A extraordinária libertação de capacidades produtivas e criativas proporcionadas pelo liberalismo, juntamente com a habituação à paz, foram provavelmente duas das causas principais do sentimento de optimismo partilhado por muitos europeus relativamente ao futuro. Ao mesmo tempo, no entanto, ideias anti-liberais ganhavam terreno: nas Universidades, na comunicação social e nas principais formas de produção cultural poderosas contra-correntes intelectuais ganhavam progressivamente força até se tornarem dominantes.

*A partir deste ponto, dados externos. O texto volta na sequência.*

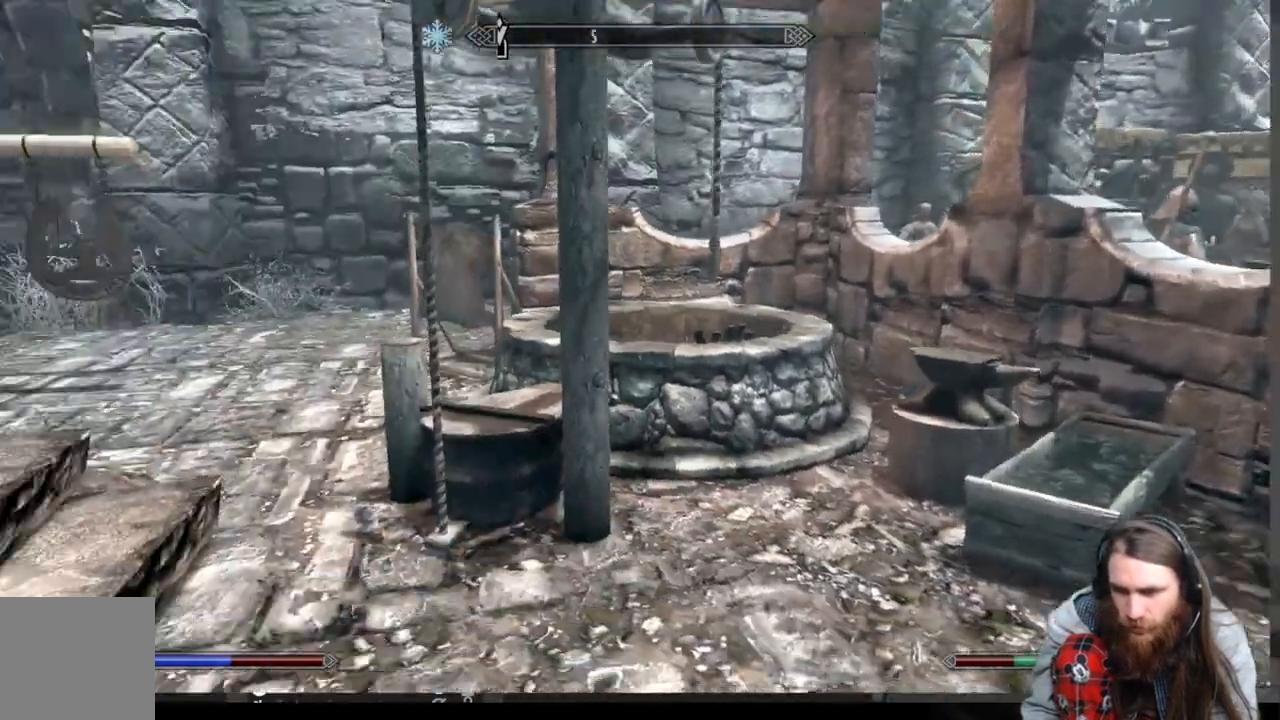
{"buttons": [], "left_stick": "up-left", "right_stick": "left", "events": [[33, "right_stick", "center"], [450, "right_stick", "left"], [500, "A", "up"]]}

O século XIX foi o século da progressiva afirmação dos vários socialismos: desde os “utópicos” ao socialismo dito “científico”. Paralelamente, os nacionalismos exacerbados ganhavam também terreno em algumas das principais potências – algumas das quais recém-formadas, como a Alemanha – e formavam, juntamente com correntes filosóficas que lamentavam a “decadência” associada à paz liberal, uma combinação explosiva.
Foi neste cenário que deflagrou a Primeira Guerra Mundial, colocando um ponto final ao período de prosperidade e paz anterior. Além dos mais de 15 milhões de mortos, muitos dos quais civis, e de um inimaginável sofrimento humano, a Guerra arrasou definitivamente a velha Europa. As economias demorariam décadas a restabelecerem-se completamente, as sociedades perderam vitalidade e optimismo e os impérios europeus ficaram inexoravelmente condenados ao declínio. Nos países onde a capitulação face às ilusões do socialismo “científico” não foi total, nem todos os extraordinários avanços institucionais do capitalismo foram anulados e o progresso continuou mas o caminho trilhado até 1914 estava definitivamente abandonado. Seguir-se-ia, meras duas décadas depois, a Segunda Guerra Mundial ampliando ainda mais a escala dos horrores e a Guerra Fria entre as democracias liberais e o totalitarismo comunista.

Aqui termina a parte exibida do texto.